Краснолицый ор вдруг наклонился, вглядываясь в безучастно лежащего на снегу Пукы.
– Надо же… – помутневшими словно от страшной боли глазами всматриваясь в лицо мальчишки, пробормотал он. – Такой маленький – а уже столько народу, почитай, уничтожил. Больше, чем эрыг. Больше, чем шаман какой черный.
Пукы дернулся.
– Порки забоялся? – Толстыми здоровенными ручищами ор ухватил Пукы за плечи и рывком вздернул над головой. Связанный мальчишка беспомощно повис, болтая ногами в воздухе. – Будет тебе порка!
Пукы почувствовал, что летит, – и со всего маху рухнул лицом в утоптанный снег. Ор навалился сверху, рыча, как разъяренный медведь. Выхваченный из-за пояса нож вспорол парку у Пукы на спине. Мальчишка отчаянно рванулся, пытаясь выкрутиться.
– Я не из-за порки! – срывая голос, из последних сил заорал он. – Слышите, Орунг, мама, я не… – его крик перешел в хрип – колено ора вдавило голову в снег. А потом дикая раздирающая боль разломила спину надвое.

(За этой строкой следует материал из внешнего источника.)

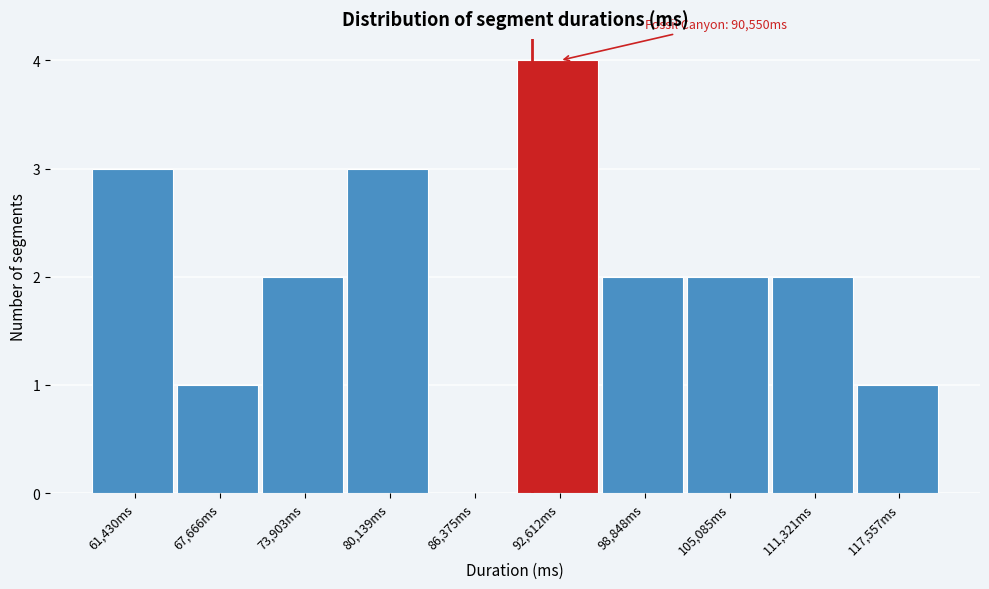

Over which range of the x-axis is the bar tallest?

89000 to 96000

– Будет тебе порка! – ревел староста. – За каждого, кого из-за тебя голод сожрет, получишь! – Новый удар, казалось, пробил тело насквозь. – По счету! – И снова боль разорвала Пукы.
Кто-то налетел на ора, вцепился, пытаясь оттащить от мальчишки.

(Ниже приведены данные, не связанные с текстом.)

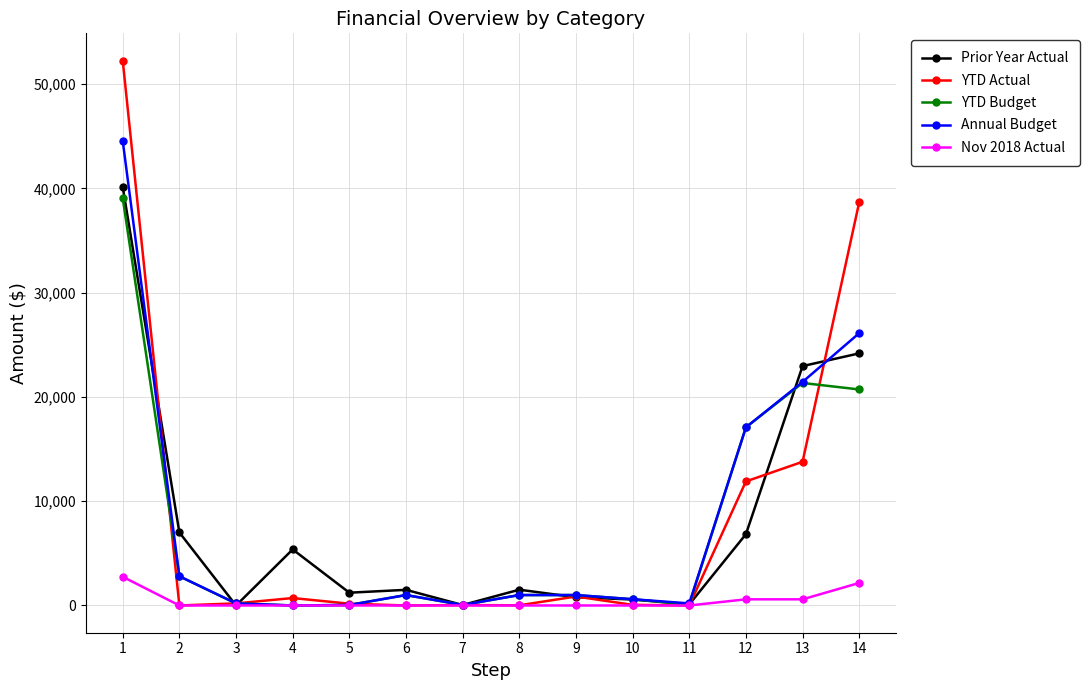

Where is Annual Budget nearest to the value 22275?

13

– Ты что делаешь, живодер! – кричала мать, молотя кулаками по плечам и груди старосты. – Он слабый! Он не выдержит! Ты убьешь его!
– А он нас что? Он – нас? – брызгая ей в лицо слюной, выкрикнул ор. – На-а! – Сплетенная из оленьих жил веревка полоснула мать по рукам.

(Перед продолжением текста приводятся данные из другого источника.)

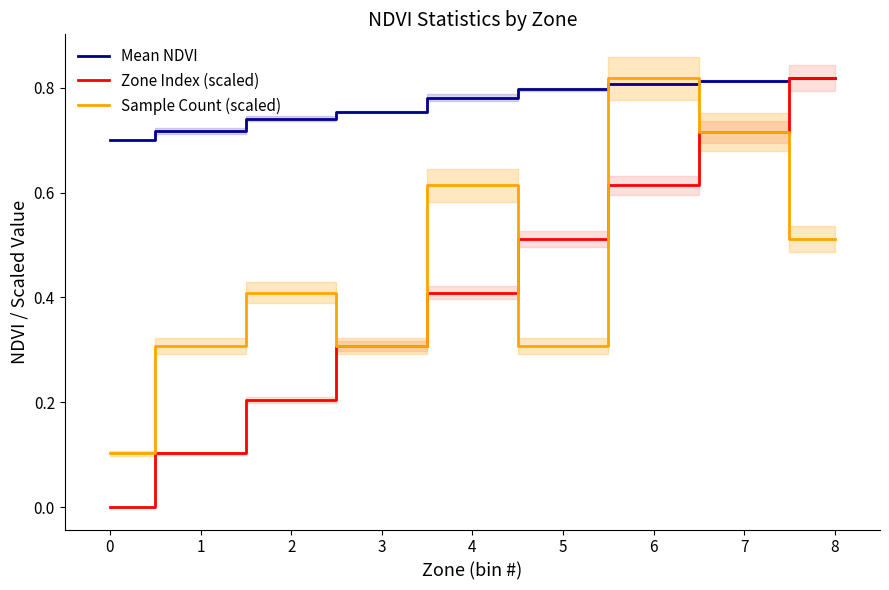

What is the sum of the Mean NDVI values at 8 and 3?

1.6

– Мама! – Длинным рысьим прыжком Орунг метнулся из толпы и повис на плечах ора, лупя его по голове. Мужик завертелся, пытаясь стряхнуть цепкого мальчишку. Орунг впился ему зубами в ухо. Ор закричал, рухнул на спину, стараясь придавить Орунга. В последнюю секунду мальчишка откатился в сторону. Разъяренный ор тут же вскочил на ноги. Измазанная кровью веревка из оленьих жил взметнулась над Орунгом.
– Нет! – защищаясь, вскинул ладонь Орунг.
– Не надо! – отчаянно вскрикнул Пукы.
Веревка словно переломилась в полете, извернулась в воздухе, захлестнув шею ора. Глаза его полезли из орбит, лицо стало еще краснее, чем обычно. Ора опрокинуло на снег, как пойманного оленя.
Грозный рокот прокатился над толпой, меховой плащ на шамане вздыбился, захлопал, будто его трепал ураган. И тут же налетел ветер. Погнал перед собой мелкие мерзлые снежинки, злыми жалящими уколами осыпал лица людей. Со свистом закружил в толпе. Визжащую старуху Секак подняло в воздух…
– Шаман! – закричал отец Тан. Порывом ветра его бросило на колени. – Что ты делаешь?
– Не… я!.. – поднятый ветер срывал и уносил прочь слова. – Духи… Духи!
В подтверждение его слов из ниоткуда раздалось громкое зловещее карканье. Кричал ворон. Бушующий ветер резко стих. Секак шлепнулась оземь и затихла, боясь малейшим движением привлечь внимание разгневанных духов. Люди медленно подняли головы. Высоко на темном небе, усыпанном мелкими колючими звездами, парил крылатый силуэт. Взмахнул крыльями, развернулся… исчез, словно растворился.
Шаман не смотрел в небо. Его остекленевшие и неподвижные глаза вперились в пустоту, а губы шептали:
– Думал, обойдется… Не обошлось… Не… – Он бросил затравленный взгляд на прижавшихся друг к другу братьев и, словно решившись на что-то, твердым голосом отчеканил: – Духи сказали свое слово. Не хотят, чтоб хант-маны были как мэнквы-людоеды.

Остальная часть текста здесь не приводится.